When she’s done and settled again, I ask her how she gets to work, and does she get the train in. (It’d make sense. You wouldn’t have to worry about parking, the train station is just down the road, and anyway, I’ve been thinking about trains lately – how it’s such a scandal you can fly to Greece cheaper than you can get a train to London, and how that just about sums up the whole climate emergency situation). But she mishears me.
‘Yes, I did do the training,’ she says. ‘And I quite enjoyed it. But for some reason I never really took it up. I don’t know why. I suppose I was never in the right place, mentally I mean. It does help on reception though. When people ring up I know what they’re talking about. But beyond that – I don’t get involved much. I cut my husband’s hair. Sometimes I’ll go to the old people’s home and do some of them if they want it. But nothing fancy, nothing too difficult. Maybe one day I’ll do a refresher and get back into it properly. It’s a lot of standing about though, isn’t it? You’ve got to want to do it. To be fair, it’s the kind of skill you can take anywhere, though. Like nursing. Or mechanics. What about you? Have you ever been tempted by the scissors?’

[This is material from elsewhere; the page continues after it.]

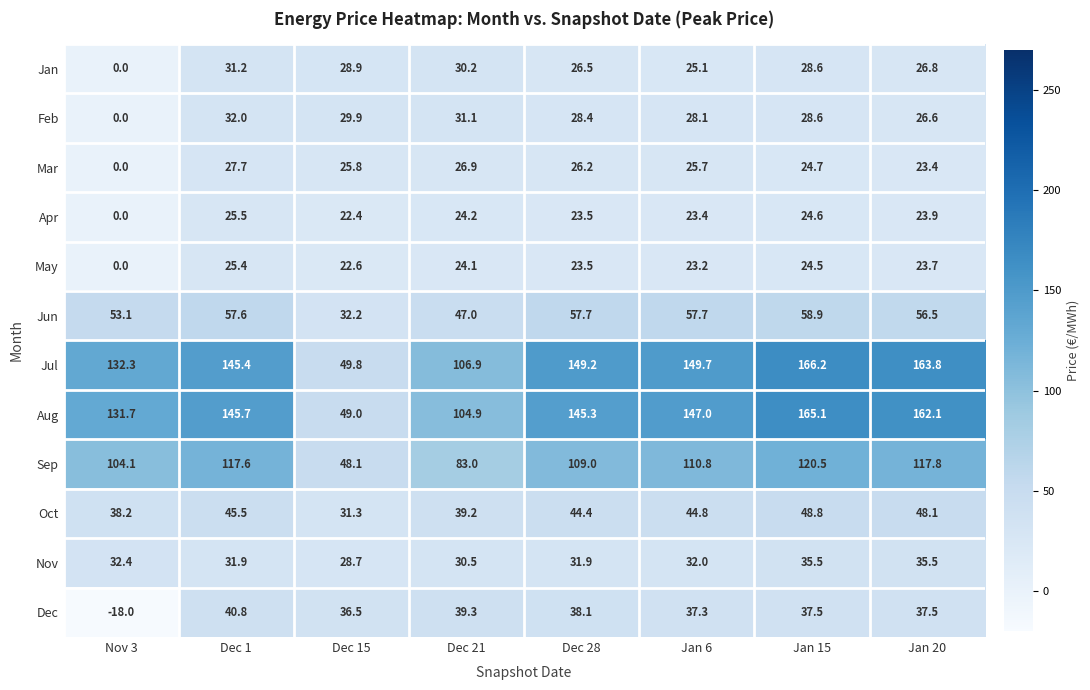

What value does the Sep series have at Nov 3?

104.1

I tell her I’m always impressed by anybody with a skill. I like the easy way they kick the chair up and down, that kind of thing.
‘But men’s hair is boring by comparison. We always go for the same thing. Number one on the sides, longer on top. Or have a bit of a tidy-up – that’s always a good one. A bit of a tidy-up.’
‘True!’ she says. ‘And you never make appointments, do you? You just walk in and hope for the best.’
‘The other day I went for a haircut, and the barber was really tired. He didn’t want to talk, which was great, because I find those conversations quite difficult, stuck in front of a mirror like that. I feel really self-conscious. Anyway, at the end, when he went to hold the mirror behind my head – which seems a bit pointless, because you always end up saying the same thing – “Yeah! That’s great! Really great!”, regardless, even if you’re completely bald – but this guy, he was so tired, he picked up his iPad and held that behind me, instead.’